The merger will see the transfer of Telkom Kenya’s mobile, enterprise and carrier services businesses to Airtel in exchange for a stake in the firm to be known as Airtel-Telkom.

"Telkom will continue operating in the ICT sector providing certain other services to select customers," said the Kenya Gazette notice.

Smaller entity

This has led many creditors to believe that Telkom Kenya will be a much smaller entity incapable of settling its debts.

"It means the companies to be left behind will be shells of themselves well incapable of taking care of their expenditures because the core businesses taken away were their pillars," said former Airtel workers opposed to merger pending conclusion of a suit where the workers are seeking Sh1 billion after their layoff.

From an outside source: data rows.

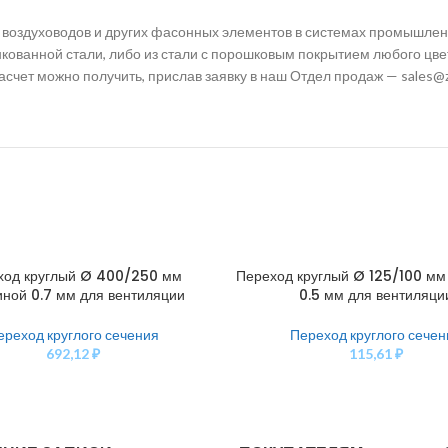
 воздуховодов и других фасонных элементов в системах промышле
кованной стали, либо из стали с порошковым покрытием любого цве
счет можно получить, прислав заявку в наш Отдел продаж — sales@z
ход круглый Ø 400/250 мм
Переход круглый Ø 125/100 мм
У
В КОРЗИНУ
ной 0.7 мм для вентиляции
0.5 мм для вентиляци
ереход круглого сечения
Переход круглого сечен
692,12
₽
115,61
₽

The merger deal will not involve Telkom Kenya’s extensive real estate holdings and some government contracts for unspecified services, Telkom said in February when announcing the deal.

Telkom Kenya has since put on sale Sh3.87 billion properties spread across the country as it seeks to raise cash to contribute in the upcoming merger.

The firm has hired a property dealing firm, Axis Real Estate, to dispose of the prime assets sitting on about 17.8 acres of land.

Safaricom wants the money it is claiming to be paid before the deal is sealed.

CA's intervention

"We request the Authority’s intervention in ensuring that all the outstanding debts owed to us in relation to the said services are paid in full as a prerequisite for the approval of this transaction," Safaricom acting CEO Michael Joseph Safaricom told CA in a letter.

Telkom Kenya reckons that Safaricom is seeking to use the debt to delay the merger.

Telkom accounted for 7.9 percent of Kenyan mobile telecom subscribers in March, behind second-placed Airtel, which had a 26.1 percent market share.

"The intended transaction will enable the two players (Telkom and Airtel) through the combined entity, Airtel-Telkom, to have the scale necessary to take on the market and have a stab at having a competitive environment," Telkom said in its statement to Business Daily.